Page excerpt:
____
Around the Coyote 2000 Art Festival- A Brief Review


Sharon Pena

This was the first time I have not shown my work in the Chicago "Around the Coyote Arts Festival" since I began showing my work there five years ago, and it turned out to be a real pleasure. Instead of being a virtual prisoner at my own exhibition, I was free to really see all the other artists' exhibits, at all of the many various locations, instead of just being able to see the ones who were geographically close to my own exhibit. While a part of me missed not showing my work, and was disappointed in not being invited to show, I had a good time seeing the show, and took my faithful digital camera with me, so I am able to share some of my favourite images from the show with you, my readers.

The very first painting that caught my eye was one executed by Sharon Pena, author of the oil on canvas religious image on the right. Being a realist painter myself, and also a serious student of the human form and figure, it immediately appealed to me as the work of someone who had done their homework. It seems to be a blend of realism, expressionism and symbolism, and it appeals to me because of its great ambition, in attempting to do so many things in one image, even if the results are, to my eye, a little awkward. Sharon Pena's work was not selected for a 'Curator's Choice' position, but I rank her as one of the top figurative - portrait painter's in the show.

Some observations I had on the show, overall, this year, was that there were a lot fewer participants than in years past, due to the shrinking amount of available space as the neighborhood becomes increasingly more gentrified, and that there seemed to be a slightly greater proportion of competent practitioners, at least among the painters. This show has never been, to my knowledge, the kind of show that generates many sales to speak of. Very inexpensive items will sell, but the better quality and hence more expensive items rarely sell at the Coyote show. It is also in my experience, not a show much frequented by fine art dealers, looking for new talent, but I suspect that this is a function of the ennui of the fine art dealers and not of the show itself. I did not notice whether the practice of applying little red dot stickers to the wall next to very expensive paintings, indicating them as sold when they are in fact not, was as much in vogue this year as in previous years. People who do this should make sure that they do not bring the same painting along the following year, and offer it for sale again.

Julie Sulzen

I was very impressed with this drawing by Julie Sulzen, and confess being a little envious of her skill, which is the highest compliment I can give to another practitioner in my field. She was not selected for a 'Curator's Choice' position, either, which, given some of the people who were selected for 'Curator's Choice' positions, begins to make the entire process seem suspect. She lists Grace Cole ( Cole Studio Fine Portraits, Painting, and Art ) as one of her influences, and any realist who has seen Grace Cole's work will probably list her as some sort of an influence from that day forward.

*the text in strike-out above is a correction. It was brought to my attention on 1/11/01 by Olga Stefan of Around the Coyote that Julie was, in fact, selected for a 'Curator's Choice' position.

This very simple drawing of a middle aged man at the table with his papers, addresses the human condition on two levels, simultaneously, with a minimal amount of fanfare. First, the man, the table, the papers, work clothes, muscled hands and forearms....the emotional content of a solitary moment in the day in the life of an everyday person. Second, there is the unseen hand of the artist, that executed this object in black and white, in such a manner that the blacks make the whites whiter, and the whites make the blacks blacker. There is the unseen intellect behind the hand, that chose a simple subject to say something too complex for words, and then kept at it until it was as near finished as possible, without going over that invisible line, that unspoken line, that every artist knows must only be approached, and never actually apprehended. This is not the work of an hour, this simple drawing.
____
Pick up the review of the Around the Coyote 2000 art festival where it stops, in the same voice.

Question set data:
____
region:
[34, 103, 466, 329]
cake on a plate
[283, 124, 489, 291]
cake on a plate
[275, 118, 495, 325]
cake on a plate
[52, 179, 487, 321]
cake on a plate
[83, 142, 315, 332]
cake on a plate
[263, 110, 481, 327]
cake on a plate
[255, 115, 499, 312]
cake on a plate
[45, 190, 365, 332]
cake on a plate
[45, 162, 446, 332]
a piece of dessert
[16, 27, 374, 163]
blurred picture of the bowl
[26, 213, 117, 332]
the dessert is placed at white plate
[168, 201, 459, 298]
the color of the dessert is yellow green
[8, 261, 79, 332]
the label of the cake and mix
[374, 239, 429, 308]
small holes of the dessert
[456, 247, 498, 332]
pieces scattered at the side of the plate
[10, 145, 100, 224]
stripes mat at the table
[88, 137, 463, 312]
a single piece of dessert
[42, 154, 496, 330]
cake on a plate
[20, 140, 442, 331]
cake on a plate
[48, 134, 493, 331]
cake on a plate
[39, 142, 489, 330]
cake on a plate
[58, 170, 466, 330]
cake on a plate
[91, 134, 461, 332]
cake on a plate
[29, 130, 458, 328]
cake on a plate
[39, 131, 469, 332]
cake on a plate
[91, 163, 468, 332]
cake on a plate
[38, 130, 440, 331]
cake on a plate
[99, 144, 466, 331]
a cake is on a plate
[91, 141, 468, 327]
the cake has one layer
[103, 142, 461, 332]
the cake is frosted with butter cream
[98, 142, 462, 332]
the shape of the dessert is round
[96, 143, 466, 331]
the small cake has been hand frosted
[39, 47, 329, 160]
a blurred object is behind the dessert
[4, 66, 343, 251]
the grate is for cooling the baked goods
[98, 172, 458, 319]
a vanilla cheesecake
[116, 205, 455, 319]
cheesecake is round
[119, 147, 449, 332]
____
Right answer:
Finally, then, there appears the resonance between intellect and emotion, that is art, and not merely painting or drawing, and that all of the five I have selected here possess.

There was a lot of really dreadfully incompetent work on display in this show, but that is neither shocking, nor unusual. A show like the Around the Coyote festival is dedicated to emerging artists, and some of it is bound to be both dreadful and/or incompetent. Along with the excellent work, there was also a lot of really dreadfully incompetent work on display among the 'Curator's Choice' selections as well, and that was not unusual, either. I cannot imagine how some of the choices are made. As per usual, the panel who made the selections all had impressive sounding titles. I would enjoy engaging them in discussion in an open forum such as 'About.com,' as to the criteria they employ in making their choices. Perhaps I am simply ignorant about what constitutes art, and what does not, and they can educate me.

Diana Stezalski

Diana Stezalski was another painter who elevates painting into the realm of fine art who was overlooked by the 'Curator's Choice panel. The oil painting to the right is simple, well composed, and to the point, addressing a moment in human emotion best described, in muted tones. It is an excellent portrait, not so much of an individual, but of humanity, and of all self conscious life, wherever it extends, turning inward, introspective.

Those who forego the discipline of learning how to paint the human face and figure, deny themselves vast areas of expression, for there are many things that can be said with the human face and form, than cannot be addressed in the more abstract realms, at least not with any degree of specificity. Although many abstract artists are fully capable of executing any type of scene with precision, there are many who cannot. Somewhere along the line in the twentieth century, it became a popular concept that learning and practicing the disciplines necessary to execute precise representational work was somehow deleterious to the development of creativity. If a half-century of giving this notion free reign has underscored anything, it is that creativity is no slave to technique, either way.

I think that the twenty-first century will see a resurgence in the learning of skills, and classical technique, in the fine arts. One reason for this is that after fifty years of having center stage, abstraction and most of its various offshoots have failed to win over the public. The gallery and curatorial institutions that have largely proclaimed the 'new art' as king, have failed to impress the unwashed masses, ie., the vast majority of humanity, of the wisdom of their ways. Now, artists who wish to pursue the older and more representational forms of two-dimensional arts are defecting from the gallery scene to the relative independence of the World Wide Web, and reaching the public directly, in ever increasing numbers. Without having to pay fifty percent of each sale to the gallery in commissions, painters are able to sell to a broad cross section of the public who were hitherto priced out of the fine art market.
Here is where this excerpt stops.